Heterochronic parabiosis for the study of the effects of aging on stem cells and their niches

Abstract

Aging is unmistakable and undeniable in mammals. Interestingly, mice develop cataracts, muscle atrophy, osteoporosis, obesity, diabetes and cognitive deficits after just 2-3 postnatal years, while it takes seven or more decades for the same age-specific phenotypes to develop in humans. Thus, chronological age corresponds differently with biological age in metazoan species and although many theories exist, we do not understand what controls the rate of mammalian aging. One interesting idea is that species-specific rate of aging represents a ratio of tissue attrition to tissue regeneration. Furthermore, current findings suggest that the age-imposed biochemical changes in the niches of tissue stem cells inhibit performance of this regenerative pool, which leads to the decline of tissue maintenance and repair. If true, slowing down stem cell and niche aging, thereby promoting tissue regeneration, could slow down the process of tissue and organismal aging. In this regard, recent studies of heterochronic parabiosis provide important clues as to the mechanisms of stem cell aging and suggest novel strategies for enhancing tissue repair in the old. Here we review current literature on the relationship between the vigor of tissue stem cells and the process of aging, with an emphasis on the rejuvenation of old tissues by the extrinsic modifications of stem cell niches.

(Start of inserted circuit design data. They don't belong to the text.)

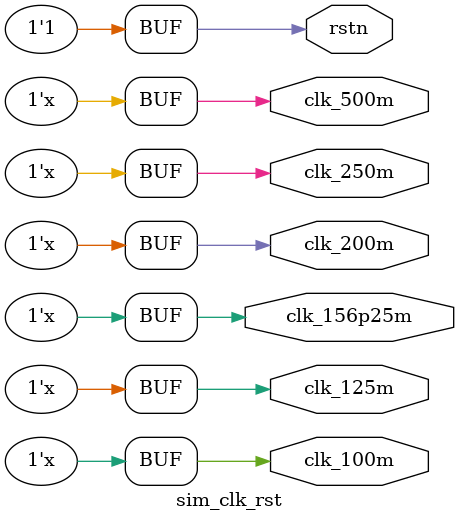
<source format=v>
`timescale 1ns / 1ps
module sim_clk_rst(
    output  reg                 clk_156p25m     ,
    output  reg                 clk_100m        ,
    output  reg                 clk_125m        ,
    output  reg                 clk_200m        ,
    output  reg                 clk_250m        ,
    output  reg                 clk_500m        ,
    output  reg                 rstn
    );

// >>>>>>>>>> clk
initial begin
    clk_156p25m = 1'd0;
    clk_100m    = 1'd0;
    clk_125m    = 1'd0;
    clk_200m    = 1'd0;
    clk_250m    = 1'd0;
    clk_500m    = 1'd0;
end

always begin
    clk_156p25m = #(3.2) ~clk_156p25m;
end

always begin
    clk_100m = #(5) ~clk_100m;
end

always begin
    clk_125m = #(4) ~clk_125m;
end

always begin
    clk_200m = #(2.5) ~clk_200m;
end

always begin
    clk_250m = #(2) ~clk_250m;
end

always begin
    clk_500m = #(1) ~clk_500m;
end


// >>>>>>>>>> rstn
initial begin
    rstn = 1'd1;
    #10;
    rstn = 1'd0;
    #500;
    rstn = 1'd1;
end

endmodule

</source>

Figure 1. Aging and rejuvenation of adult myogenesis. In young muscle, injury upregulates the Notch ligand, Delta-like 1, which activates Notch signaling. Active Notch promotes a G₀ to G₁ transition in muscle stem cells after an injury; interplay between Notch and Wnt controls myogenic cell proliferation and differentiation. In old muscle, which regenerates poorly, in addition to a suppression of activation of Notch pathway following injury, there is also an excess of signaling via the TGFβ and Wnt pathways, leading to a suppression of myogenesis and a promotion of fibrosis. Notch, Wnt and likely other signaling pathways are regulated by systemic niche / circulatory milieu, such that in the aged environment, systemic signals contribute to the activities that inhibit myogenesis and promote fibrosis. By contrast, in the setting of heterochronic parabiosis, young systemic factors restore more youthful states and are able to rejuvenate the aged stem cells and stem cell niches to promote enhanced muscle regeneration. .

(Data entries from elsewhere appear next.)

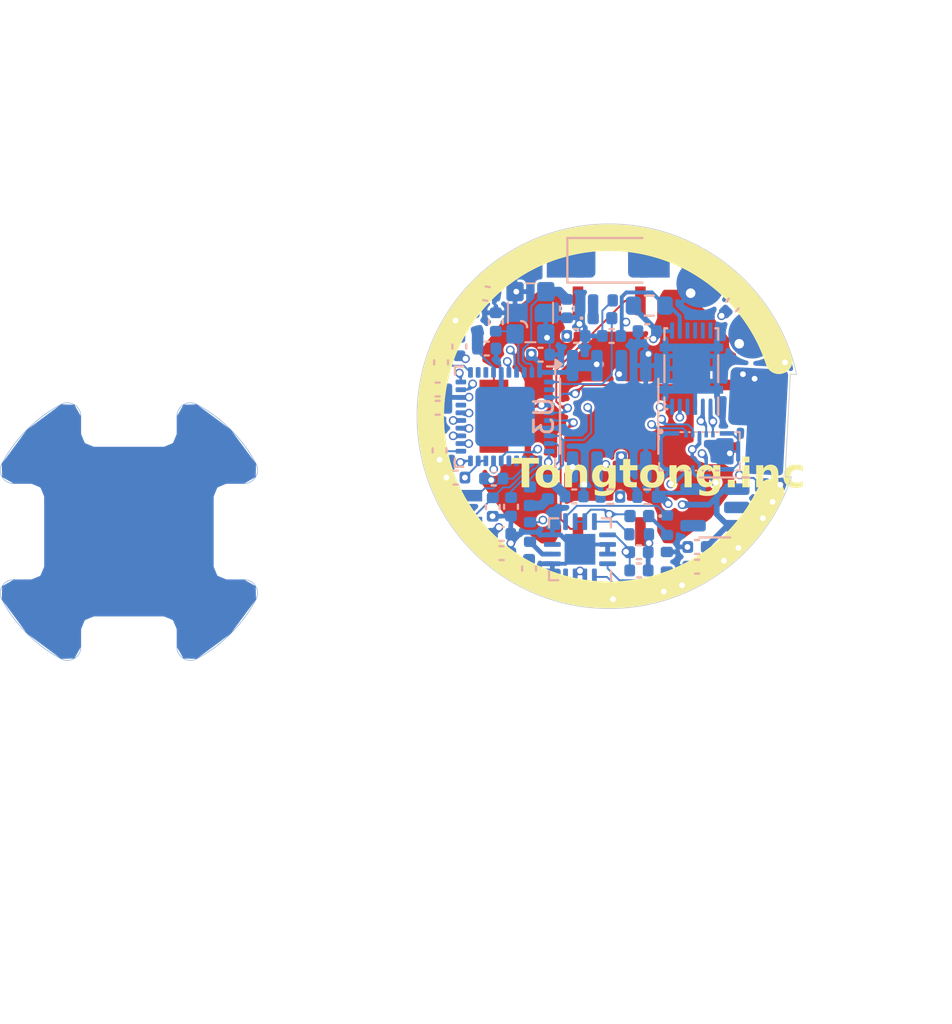
<source format=kicad_pcb>
(kicad_pcb
	(version 20240108)
	(generator "pcbnew")
	(generator_version "8.0")
	(general
		(thickness 1.0192)
		(legacy_teardrops no)
	)
	(paper "A4")
	(layers
		(0 "F.Cu" signal)
		(1 "In1.Cu" signal)
		(2 "In2.Cu" signal)
		(31 "B.Cu" signal)
		(34 "B.Paste" user)
		(35 "F.Paste" user)
		(36 "B.SilkS" user "B.Silkscreen")
		(37 "F.SilkS" user "F.Silkscreen")
		(38 "B.Mask" user)
		(39 "F.Mask" user)
		(40 "Dwgs.User" user "User.Drawings")
		(41 "Cmts.User" user "User.Comments")
		(42 "Eco1.User" user "User.Eco1")
		(43 "Eco2.User" user "User.Eco2")
		(44 "Edge.Cuts" user)
		(45 "Margin" user)
		(46 "B.CrtYd" user "B.Courtyard")
		(47 "F.CrtYd" user "F.Courtyard")
		(48 "B.Fab" user)
		(49 "F.Fab" user)
		(50 "User.1" user)
		(51 "User.2" user)
		(52 "User.3" user)
		(53 "User.4" user)
		(54 "User.5" user)
		(55 "User.6" user)
		(56 "User.7" user)
		(57 "User.8" user)
		(58 "User.9" user)
	)
	(setup
		(stackup
			(layer "F.SilkS"
				(type "Top Silk Screen")
			)
			(layer "F.Paste"
				(type "Top Solder Paste")
			)
			(layer "F.Mask"
				(type "Top Solder Mask")
				(thickness 0.01)
			)
			(layer "F.Cu"
				(type "copper")
				(thickness 0.035)
			)
			(layer "dielectric 1"
				(type "prepreg")
				(thickness 0.0994)
				(material "FR4")
				(epsilon_r 4.5)
				(loss_tangent 0.02)
			)
			(layer "In1.Cu"
				(type "copper")
				(thickness 0.0152)
			)
			(layer "dielectric 2"
				(type "prepreg")
				(thickness 0.7)
				(material "FR4")
				(epsilon_r 4.5)
				(loss_tangent 0.02)
			)
			(layer "In2.Cu"
				(type "copper")
				(thickness 0.0152)
			)
			(layer "dielectric 3"
				(type "prepreg")
				(thickness 0.0994)
				(material "FR4")
				(epsilon_r 4.5)
				(loss_tangent 0.02)
			)
			(layer "B.Cu"
				(type "copper")
				(thickness 0.035)
			)
			(layer "B.Mask"
				(type "Bottom Solder Mask")
				(thickness 0.01)
			)
			(layer "B.Paste"
				(type "Bottom Solder Paste")
			)
			(layer "B.SilkS"
				(type "Bottom Silk Screen")
			)
			(copper_finish "None")
			(dielectric_constraints no)
		)
		(pad_to_mask_clearance 0)
		(allow_soldermask_bridges_in_footprints no)
		(aux_axis_origin 171 95)
		(pcbplotparams
			(layerselection 0x00010fc_ffffffff)
			(plot_on_all_layers_selection 0x0000000_00000000)
			(disableapertmacros no)
			(usegerberextensions yes)
			(usegerberattributes no)
			(usegerberadvancedattributes no)
			(creategerberjobfile no)
			(dashed_line_dash_ratio 12.000000)
			(dashed_line_gap_ratio 3.000000)
			(svgprecision 6)
			(plotframeref no)
			(viasonmask no)
			(mode 1)
			(useauxorigin no)
			(hpglpennumber 1)
			(hpglpenspeed 20)
			(hpglpendiameter 15.000000)
			(pdf_front_fp_property_popups yes)
			(pdf_back_fp_property_popups yes)
			(dxfpolygonmode yes)
			(dxfimperialunits yes)
			(dxfusepcbnewfont yes)
			(psnegative no)
			(psa4output no)
			(plotreference yes)
			(plotvalue no)
			(plotfptext yes)
			(plotinvisibletext no)
			(sketchpadsonfab no)
			(subtractmaskfromsilk yes)
			(outputformat 1)
			(mirror no)
			(drillshape 0)
			(scaleselection 1)
			(outputdirectory "Gerber/")
		)
	)
	(net 0 "")
	(net 1 "GND")
	(net 2 "VDD_nRF")
	(net 3 "VBUS")
	(net 4 "BLUE_LED")
	(net 5 "Net-(D1-K)")
	(net 6 "swc")
	(net 7 "swd")
	(net 8 "OUT")
	(net 9 "vBAT")
	(net 10 "1.8V")
	(net 11 "Batteryin")
	(net 12 "Net-(D2-K)")
	(net 13 "Net-(AE1-A)")
	(net 14 "P0.15")
	(net 15 "P0.17")
	(net 16 "CE")
	(net 17 "RESET")
	(net 18 "P0.20")
	(net 19 "Net-(U2-P0.00{slash}XL1)")
	(net 20 "Net-(U2-P0.01{slash}XL2)")
	(net 21 "Net-(U2-DEC1)")
	(net 22 "Net-(U2-DECUSB)")
	(net 23 "Net-(U2-DEC4)")
	(net 24 "Net-(U2-DEC5)")
	(net 25 "Net-(U2-ANT)")
	(net 26 "Net-(U2-XC2)")
	(net 27 "Net-(U2-XC1)")
	(net 28 "Net-(U2-DEC3)")
	(net 29 "Net-(C19-Pad2)")
	(net 30 "Net-(L1-Pad1)")
	(net 31 "Net-(U2-DCC)")
	(net 32 "Net-(U5-ILIM)")
	(net 33 "Net-(U5-ISET)")
	(net 34 "Net-(U5-EN1)")
	(net 35 "Net-(U5-~{CHG})")
	(net 36 "Net-(U5-TS)")
	(net 37 "unconnected-(U1-NC-Pad4)")
	(net 38 "unconnected-(U1-NC-Pad9)")
	(net 39 "unconnected-(U1-NC-Pad11)")
	(net 40 "unconnected-(U2-P0.04{slash}AIN2-Pad4)")
	(net 41 "unconnected-(U2-P0.05{slash}AIN3-Pad5)")
	(net 42 "DIR")
	(net 43 "ASOUT")
	(net 44 "unconnected-(U2-P0.09{slash}NFC1-Pad22)")
	(net 45 "unconnected-(U2-P0.10{slash}NFC2-Pad23)")
	(net 46 "unconnected-(U2-P0.02{slash}AINO-Pad32)")
	(net 47 "P0.28")
	(net 48 "P0.29")
	(net 49 "P0.30")
	(net 50 "unconnected-(U4-NC-Pad4)")
	(net 51 "unconnected-(U5-~{PGOOD}-Pad7)")
	(net 52 "D-")
	(net 53 "D+")
	(net 54 "TS")
	(net 55 "GPOUT")
	(net 56 "P0.31")
	(net 57 "unconnected-(U1-NC-Pad11)_0")
	(net 58 "unconnected-(U1-NC-Pad9)_0")
	(net 59 "unconnected-(U1-NC-Pad4)_0")
	(footprint "Library:SMDButton" (layer "F.Cu") (at 171 89))
	(footprint "Library:SMDButton" (layer "F.Cu") (at 177 95 90))
	(footprint (layer "F.Cu") (at 178.99 98.62))
	(footprint (layer "F.Cu") (at 179.121196 96.534972 -3))
	(footprint "Library:SMDButton" (layer "F.Cu") (at 171 101 180))
	(footprint (layer "F.Cu") (at 178.755903 94.012005 -3))
	(footprint "Library:SMDButton" (layer "F.Cu") (at 165 95 -90))
	(footprint "Capacitor_SMD:C_0402_1005Metric" (layer "B.Cu") (at 177.410589 89.214411 45))
	(footprint "Capacitor_SMD:C_0402_1005Metric" (layer "B.Cu") (at 164.99 98.24 180))
	(footprint "Capacitor_SMD:C_0402_1005Metric" (layer "B.Cu") (at 175.575 102.825 180))
	(footprint "Library:pogo_T1836" (layer "B.Cu") (at 178.45 90.75 180))
	(footprint "Inductor_SMD:L_0402_1005Metric" (layer "B.Cu") (at 167.232342 86.533382 22))
	(footprint "Library:Resistor_0402_1005M-nosilk" (layer "B.Cu") (at 166.88 101.02 -90))
	(footprint "Resistor_SMD:R_0603_1608Metric" (layer "B.Cu") (at 173.086772 89.247942))
	(footprint "LED_SMD:LED_0402_1005Metric" (layer "B.Cu") (at 170.65 89.9))
	(footprint "RF_Antenna:Johanson_2450AT18x100" (layer "B.Cu") (at 171.132653 86.889827))
	(footprint "Inductor_SMD:L_0402_1005Metric" (layer "B.Cu") (at 164.022792 90.112453 104))
	(footprint "Capacitor_SMD:C_0402_1005Metric" (layer "B.Cu") (at 165.397995 101.12))
	(footprint "Capacitor_SMD:C_0402_1005Metric" (layer "B.Cu") (at 171.125 90.825 180))
	(footprint "Inductor_SMD:L_0402_1005Metric" (layer "B.Cu") (at 166.87 99.16 90))
	(footprint "Library:BK13C06-10DS" (layer "B.Cu") (at 175.7 96.825))
	(footprint "Capacitor_SMD:C_0402_1005Metric" (layer "B.Cu") (at 168.8 89.4 90))
	(footprint "Capacitor_SMD:C_0402_1005Metric" (layer "B.Cu") (at 165.1 90.1 -90))
	(footprint "Capacitor_SMD:C_0402_1005Metric" (layer "B.Cu") (at 164.94 99.72 -90))
	(footprint "Inductor_SMD:L_0402_1005Metric" (layer "B.Cu") (at 167.81 98.81 -90))
	(footprint "Package_DFN_QFN:VQFN-16-1EP_3x3mm_P0.5mm_EP1.6x1.6mm" (layer "B.Cu") (at 169.48 101.92 90))
	(footprint "Library:crystal 32mhz" (layer "B.Cu") (at 166.9 89.62 90))
	(footprint "Library:Crystal_SMD_2012-2Pin_2.0x1.2mm" (layer "B.Cu") (at 163.84 99.83 90))
	(footprint "Library:Resistor_0402_1005M-nosilk" (layer "B.Cu") (at 174.011227 100.666601 -90))
	(footprint "Capacitor_SMD:C_0402_1005Metric" (layer "B.Cu") (at 169.275 90.825 180))
	(footprint "Resistor_SMD:R_0402_1005Metric" (layer "B.Cu") (at 172.98 99.19 180))
	(footprint "Capacitor_SMD:C_0402_1005Metric" (layer "B.Cu") (at 163.01 98.19 180))
	(footprint "Capacitor_SMD:C_0402_1005Metric" (layer "B.Cu") (at 167.425 91.8))
	(footprint "Capacitor_SMD:C_0402_1005Metric" (layer "B.Cu") (at 163.2 91.375 90))
	(footprint "Capacitor_SMD:C_0402_1005Metric" (layer "B.Cu") (at 164.611464 88.623255 170))
	(footprint "Library:pogo_T1836" (layer "B.Cu") (at 175.75 88.1 180))
	(footprint "Library:Resistor_0402_1005M-nosilk" (layer "B.Cu") (at 172.595453 104.031759))
	(footprint "Capacitor_SMD:C_0402_1005Metric" (layer "B.Cu") (at 165.4 102.12))
	(footprint "Capacitor_SMD:C_0402_1005Metric" (layer "B.Cu") (at 172.55 102.07))
	(footprint "Library:QFN-40-1EP_5x5mm_P0.4mm_EP3.6x3.6mm" (layer "B.Cu") (at 165.58 95.02 90))
	(footprint "Capacitor_SMD:C_0402_1005Metric" (layer "B.Cu") (at 172.55 103.02))
	(footprint "Capacitor_SMD:C_0402_1005Metric" (layer "B.Cu") (at 165.89 99.71 -90))
	(footprint "Library:Resistor_0402_1005M-nosilk" (layer "B.Cu") (at 174.001959 102.56867 90))
	(footprint "Library:Resistor_0402_1005M-nosilk" (layer "B.Cu") (at 172.56 101.14))
	(footprint "Capacitor_SMD:C_0402_1005Metric" (layer "B.Cu") (at 164.63 91.48 180))
	(footprint "Capacitor_SMD:C_0402_1005Metric"
		(layer "B.Cu")
		(uuid "aa0f6d2e-823b-48d3-9fc4-05b4c2b755ae")
		(at 172.98 90.575)
		(descr "Capacitor SMD 0402 (1005 Metric), square (rectangular) end terminal, IPC_7351 nominal, (Body size source: IPC-SM-782 page 76, https://www.pcb-3d.com/wordpress/wp-content/uploads/ipc-sm-782a_amendment_1_and_2.pdf), generated with kicad-footprint-generator")
		(tags "capacitor")
		(property "Reference" "C25"
			(at 0 1.16 0)
			(layer "B.SilkS")
			(hide yes)
			(uuid "43412772-43eb-4945-9c3e-a3a84462c0ac")
			(effects
				(font
					(size 1 1)
					(thickness 0.15)
				)
				(justify mirror)
			)
		)
		(property "Value" "10uF"
			(at 0 -1.16 0)
			(layer "B.Fab")
			(uuid "c0feefeb-1f96-4025-9c90-b34b75a25b58")
			(effects
				(font
					(size 1 1)
					(thickness 0.15)
				)
				(justify mirror)
			)
		)
		(property "Footprint" "Capacitor_SMD:C_0402_1005Metric"
			(at 0 0 0)
			(unlocked yes)
			(layer "F.Fab")
			(hide yes)
			(uuid "eeedee29-31a0-45dc-8000-5e20a9f54a32")
			(effects
				(font
					(size 1.27 1.27)
				)
			)
		)
		(property "Datasheet" ""
			(at 0 0 0)
			(unlocked yes)
			(layer "F.Fab")
			(hide yes)
			(uuid "2eedef63-fc39-41f2-b968-be606758ee61")
			(effects
				(font
					(size 1.27 1.27)
				)
			)
		)
		(property "Description" 
... [633877 chars truncated]
</source>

Figure 2. The role of the stem cell niche in stem cell performance (A) The young niche induces productive stem cell responses and, as a result, young tissues regenerate efficiently. (B) By contrast, the old niche inhibits stem cell responses. Rather than effective tissue regeneration, there is sustained inflammation and resulting fibrosis, perhaps further suppressing stem cell function and leading to apoptosis, senescence, or aberrant cell fate. (C) Promisingly, exogenous molecules that boost the regenerative responses of tissue stem cells, perhaps in part by rejuvenating the aged niche, promote effective repair of aged tissues, overriding the inhibitory influence of the old niches.